(Data extracted from a collection)
*-*-*

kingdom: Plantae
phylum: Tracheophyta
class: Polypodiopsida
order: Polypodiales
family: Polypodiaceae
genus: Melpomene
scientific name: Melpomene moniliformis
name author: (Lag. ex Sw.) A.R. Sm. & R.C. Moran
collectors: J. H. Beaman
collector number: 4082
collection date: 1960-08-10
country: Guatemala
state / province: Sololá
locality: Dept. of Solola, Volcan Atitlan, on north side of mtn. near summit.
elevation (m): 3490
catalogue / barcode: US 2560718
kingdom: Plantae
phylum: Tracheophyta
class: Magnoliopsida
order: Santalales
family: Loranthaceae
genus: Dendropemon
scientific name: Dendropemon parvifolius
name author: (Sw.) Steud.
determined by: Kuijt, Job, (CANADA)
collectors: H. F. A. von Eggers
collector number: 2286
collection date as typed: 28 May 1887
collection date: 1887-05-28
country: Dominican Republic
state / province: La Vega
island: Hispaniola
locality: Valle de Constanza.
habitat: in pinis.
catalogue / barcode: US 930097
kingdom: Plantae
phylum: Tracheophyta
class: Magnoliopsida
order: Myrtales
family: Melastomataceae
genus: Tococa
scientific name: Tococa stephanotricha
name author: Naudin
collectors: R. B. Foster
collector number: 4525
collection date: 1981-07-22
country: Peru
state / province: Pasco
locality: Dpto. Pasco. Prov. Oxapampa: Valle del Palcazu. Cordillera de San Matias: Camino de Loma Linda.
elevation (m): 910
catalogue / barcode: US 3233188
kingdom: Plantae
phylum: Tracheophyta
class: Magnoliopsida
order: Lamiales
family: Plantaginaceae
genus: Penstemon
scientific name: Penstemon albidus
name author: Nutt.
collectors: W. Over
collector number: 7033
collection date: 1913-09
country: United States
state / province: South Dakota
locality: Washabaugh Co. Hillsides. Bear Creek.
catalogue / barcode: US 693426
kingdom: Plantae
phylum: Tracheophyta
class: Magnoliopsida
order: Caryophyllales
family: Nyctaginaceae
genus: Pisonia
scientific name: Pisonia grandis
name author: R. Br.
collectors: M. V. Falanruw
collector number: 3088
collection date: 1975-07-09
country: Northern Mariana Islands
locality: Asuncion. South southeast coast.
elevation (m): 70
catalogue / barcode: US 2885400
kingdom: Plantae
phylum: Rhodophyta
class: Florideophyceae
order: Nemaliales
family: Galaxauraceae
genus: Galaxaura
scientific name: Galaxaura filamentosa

*-*-*

• **Task directions**
Please render the material as a Markdown table with the columns Row and Line, starting at the line that contains "family: Polypodiaceae" and ending at the line that contains "catalogue / barcode: US 2885400", with both of those lines included. Number each row, and leave out blank lines.

• **Result below**
| Row | Line |
|---|---|
| 1 | family: Polypodiaceae |
| 2 | genus: Melpomene |
| 3 | scientific name: Melpomene moniliformis |
| 4 | name author: (Lag. ex Sw.) A.R. Sm. & R.C. Moran |
| 5 | collectors: J. H. Beaman |
| 6 | collector number: 4082 |
| 7 | collection date: 1960-08-10 |
| 8 | country: Guatemala |
| 9 | state / province: Sololá |
| 10 | locality: Dept. of Solola, Volcan Atitlan, on north side of mtn. near summit. |
| 11 | elevation (m): 3490 |
| 12 | catalogue / barcode: US 2560718 |
| 13 | kingdom: Plantae |
| 14 | phylum: Tracheophyta |
| 15 | class: Magnoliopsida |
| 16 | order: Santalales |
| 17 | family: Loranthaceae |
| 18 | genus: Dendropemon |
| 19 | scientific name: Dendropemon parvifolius |
| 20 | name author: (Sw.) Steud. |
| 21 | determined by: Kuijt, Job, (CANADA) |
| 22 | collectors: H. F. A. von Eggers |
| 23 | collector number: 2286 |
| 24 | collection date as typed: 28 May 1887 |
| 25 | collection date: 1887-05-28 |
| 26 | country: Dominican Republic |
| 27 | state / province: La Vega |
| 28 | island: Hispaniola |
| 29 | locality: Valle de Constanza. |
| 30 | habitat: in pinis. |
| 31 | catalogue / barcode: US 930097 |
| 32 | kingdom: Plantae |
| 33 | phylum: Tracheophyta |
| 34 | class: Magnoliopsida |
| 35 | order: Myrtales |
| 36 | family: Melastomataceae |
| 37 | genus: Tococa |
| 38 | scientific name: Tococa stephanotricha |
| 39 | name author: Naudin |
| 40 | collectors: R. B. Foster |
| 41 | collector number: 4525 |
| 42 | collection date: 1981-07-22 |
| 43 | country: Peru |
| 44 | state / province: Pasco |
| 45 | locality: Dpto. Pasco. Prov. Oxapampa: Valle del Palcazu. Cordillera de San Matias: Camino de Loma Linda. |
| 46 | elevation (m): 910 |
| 47 | catalogue / barcode: US 3233188 |
| 48 | kingdom: Plantae |
| 49 | phylum: Tracheophyta |
| 50 | class: Magnoliopsida |
| 51 | order: Lamiales |
| 52 | family: Plantaginaceae |
| 53 | genus: Penstemon |
| 54 | scientific name: Penstemon albidus |
| 55 | name author: Nutt. |
| 56 | collectors: W. Over |
| 57 | collector number: 7033 |
| 58 | collection date: 1913-09 |
| 59 | country: United States |
| 60 | state / province: South Dakota |
| 61 | locality: Washabaugh Co. Hillsides. Bear Creek. |
| 62 | catalogue / barcode: US 693426 |
| 63 | kingdom: Plantae |
| 64 | phylum: Tracheophyta |
| 65 | class: Magnoliopsida |
| 66 | order: Caryophyllales |
| 67 | family: Nyctaginaceae |
| 68 | genus: Pisonia |
| 69 | scientific name: Pisonia grandis |
| 70 | name author: R. Br. |
| 71 | collectors: M. V. Falanruw |
| 72 | collector number: 3088 |
| 73 | collection date: 1975-07-09 |
| 74 | country: Northern Mariana Islands |
| 75 | locality: Asuncion. South southeast coast. |
| 76 | elevation (m): 70 |
| 77 | catalogue / barcode: US 2885400 |